The dollar index (DXY00) today is down by -0.44%. The dollar extended this week’s slide to a 4-month low. The dollar is under pressure because of the negative impact of US tariffs on the US economy. Also, the strength of the euro weighed on the dollar after EUR/USD today jumped to a 4-month high after the ECB said interest rates are less restrictive. In addition, the yen rallied to a 5-month high against the dollar today as Japan’s largest union demanded higher wages. The dollar added to its losses today after the US Jan trade deficit widened to a record.
US weekly initial unemployment claims fell -21,000 to 221,000, showing a stronger labor market than expectations of 233,000.
US Q4 nonfarm productivity was revised upward to 1.5% from the previously reported 1.2%. Q4 unit labor costs were revised lower to 2.2% from the previously reported 3.0%.
The US Jan trade deficit was a record -$131.4 billion, wider than expectations of -$128.8 billion.
Market attention for the rest of this week will focus on Friday’s Feb nonfarm payroll report (expected to rise by +160,000) and the Feb unemployment rate (expected to remain unchanged at 4.0%). Also, Feb average hourly earnings are expected to be unchanged from Jan at +4.1% y/y. In addition, Fed Chair Powell on Friday gives the keynote speech on the economic outlook at Chicago Booth’s 2025 US Monetary Policy Forum.
The markets are discounting the chances at 7% for a -25 bp rate cut at the next FOMC meeting on March 18-19.
EUR/USD (^EURUSD) today is up by +0.39% at a 4-month high. Soaring Eurozone government bond yields are strengthening the euro’s interest rate differentials after the 10-year German bund yield rose to a 16-month high today. The euro extended its gains after the ECB cut interest rates, as expected, but said interest rates were less restrictive, bolstering speculation the ECB may be close to ending its rate-cutting cycle.
Eurozone Jan retail sales unexpectedly fell -0.3% m/m, weaker than expectations of a +0.1% m/m increase.
The ECB, as expected, cut the deposit facility rate by 25 bp to 2.50% from 2.75% and said interest rates are “becoming meaningfully less restrictive.” The ECB cut its Eurozone 2025 GDP forecast to 0.9% from 1.1% and cut its 2025 inflation ex-food and energy forecast to 2.2% from 2.3%.
Swaps are discounting the chances at 78% for a -25 bp rate cut by the ECB at the April 17 policy meeting.
USD/JPY (^USDJPY) today is down by -0.55%. The yen rallied to a 5-month high against the dollar today after Japan’s largest labor union demanded the biggest wage increase since 1993, which may prompt the BOJ to keep raising interest rates. Soaring Japanese government bond yields are also strengthening the yen’s interest rate differentials after the 10-year JGB bond yield jumped to a 15-year high today of 1.553%. The yen fell back from its best level after T-note yields rose, a bearish factor for the yen.
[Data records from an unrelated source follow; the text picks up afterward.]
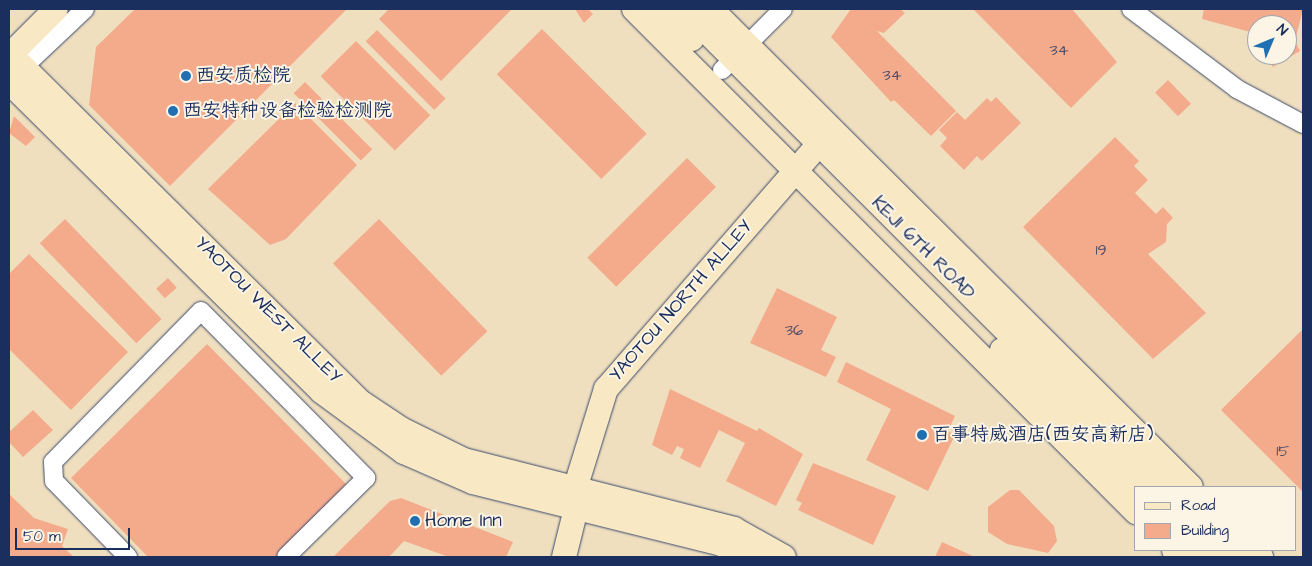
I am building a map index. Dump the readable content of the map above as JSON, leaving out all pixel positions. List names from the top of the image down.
{
  "streets": {
    "main road": ["KEJI 6TH ROAD", "YAOTOU NORTH ALLEY", "YAOTOU WEST ALLEY"]
  },
  "crossings": [
    ["KEJI 6TH ROAD", "YAOTOU NORTH ALLEY"],
    ["YAOTOU NORTH ALLEY", "YAOTOU WEST ALLEY"]
  ],
  "places": [
    "西安质检院",
    "西安特种设备检验检测院",
    "百事特威酒店(西安高新店)",
    "Home Inn"
  ],
  "house_numbers": [
    "34",
    "34",
    "19",
    "36",
    "15"
  ],
  "legend": ["Road", "Building"],
  "scale_bar": "50 m",
  "north": "top right"
}
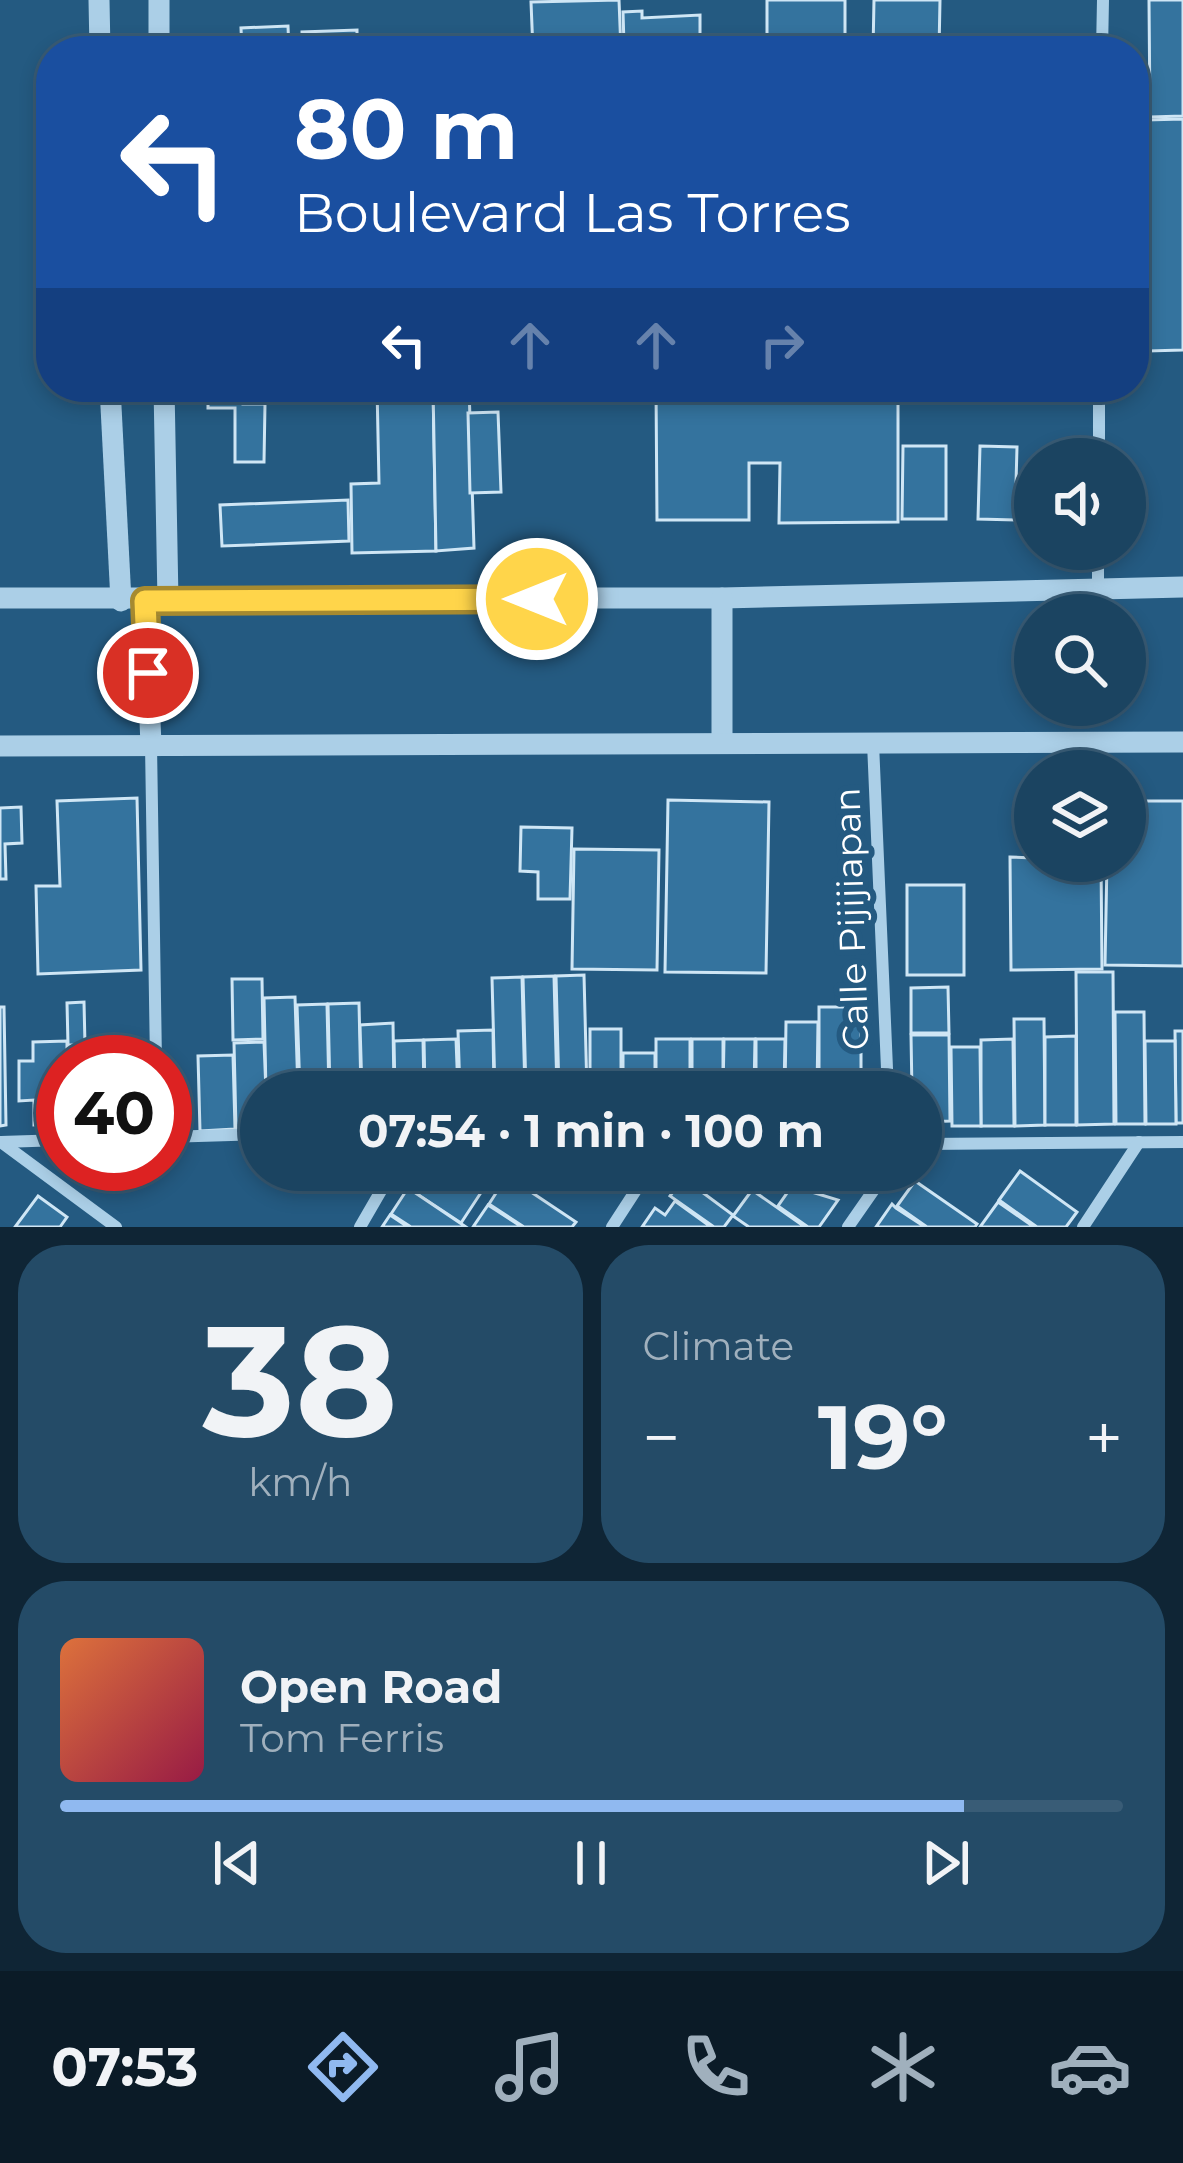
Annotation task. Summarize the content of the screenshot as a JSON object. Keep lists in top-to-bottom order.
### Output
{
  "streets": {
    "street": ["Calle Pijijiapan"]
  },
  "page": {
    "turn": ["80 m", "Boulevard Las Torres"],
    "limit": "40",
    "trip": "07:54 · 1 min · 100 m",
    "tile": [
      ["38", "km/h"],
      "Climate"
    ],
    "heat": ["−", "19°", "+"],
    "song": ["Open Road", "Tom Ferris"],
    "tabs": "07:53"
  }
}
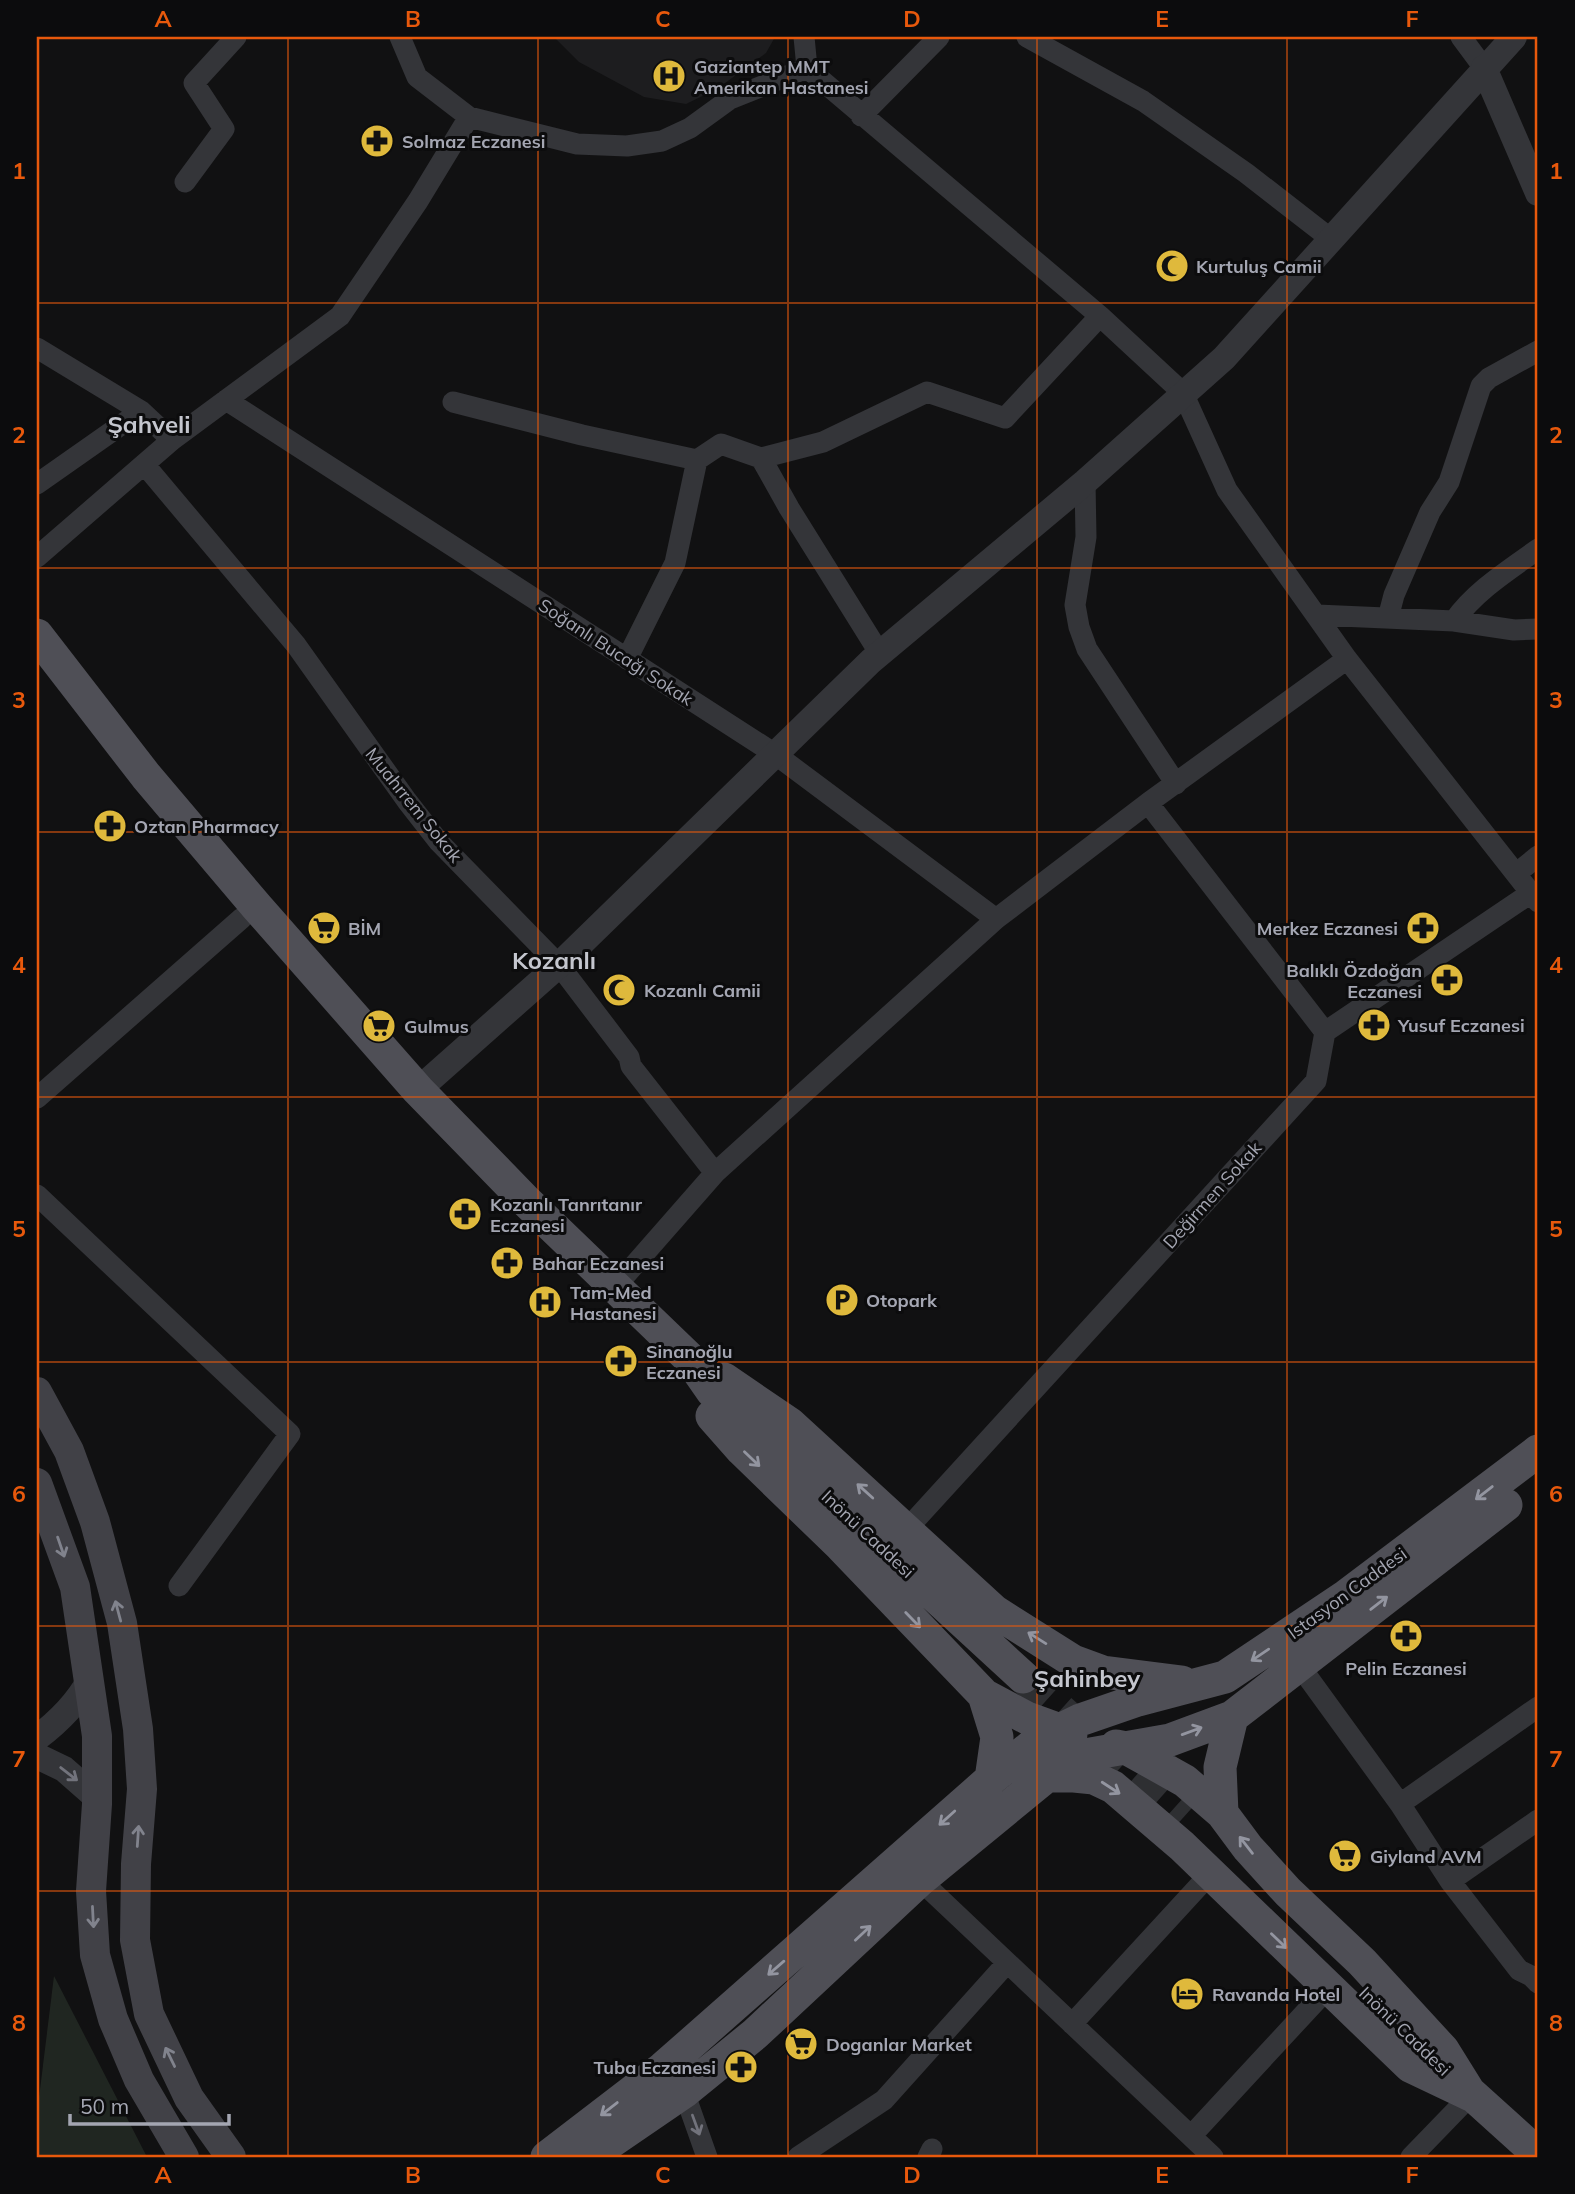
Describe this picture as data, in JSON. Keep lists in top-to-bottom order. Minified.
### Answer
{"streets":{"main road":["Inönü Caddesi","Istasyon Caddesi"],"street":["Soğanlı Bucağı Sokak","Muahrrem Sokak","Değirmen Sokak"]},"districts":["Şahveli","Kozanlı","Şahinbey"],"places":{"hospital":["Gaziantep MMT Amerikan Hastanesi","Tam-Med Hastanesi"],"pharmacy":["Solmaz Eczanesi","Oztan Pharmacy","Merkez Eczanesi","Balıklı Özdoğan Eczanesi","Yusuf Eczanesi","Kozanlı Tanrıtanır Eczanesi","Bahar Eczanesi","Sinanoğlu Eczanesi","Pelin Eczanesi","Tuba Eczanesi"],"mosque":["Kurtuluş Camii","Kozanlı Camii"],"supermarket":["BİM","Gulmus","Giyland AVM","Doganlar Market"],"parking":["Otopark"],"hotel":["Ravanda Hotel"]},"scale_bar":"50 m","grid":{"columns":["A","B","C","D","E","F"],"rows":["1","2","3","4","5","6","7","8"]}}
Japan’s biggest union group is demanding a 6.09% wage increase this year, the largest since 1993 and a hawkish development for BOJ policy.
April gold (GCJ25) today is up +2.20 (+0.08%), and May silver (SIK25) is up +0.211 (+0.64%). Precious metals prices today recovered from early losses and are slightly higher. Today’s fall in the dollar to a 4-month low is bullish for precious metals. Also, today’s stock selloff has boosted safe-haven demand for precious metals. In addition, today’s action by the ECB to cut interest rates boosts demand for precious metals as a store of value. Finally, precious metals still have strong safe-haven demand after US tariffs went into effect Tuesday against Canada, China, and Mexico, and Canada and China retaliated with their tariffs on US goods. Fund buying supports gold prices as long gold positions in ETFs rose to a 15-month high Wednesday.
Precious metals today initially moved lower on soaring global bond yields after the 10-year German bund yield climbed to a 16-month high and the 10-year Japan JGB bond yield jumped to a 15-year high. Also, today’s hawkish post-ECB meeting statement weighed on precious metals when the ECB said interest rates are “becoming meaningfully less restrictive.” Silver prices are also under pressure because of the concern that US actions to impose tariffs will lead to a global trade war that undercuts economic growth and industrial metals demand.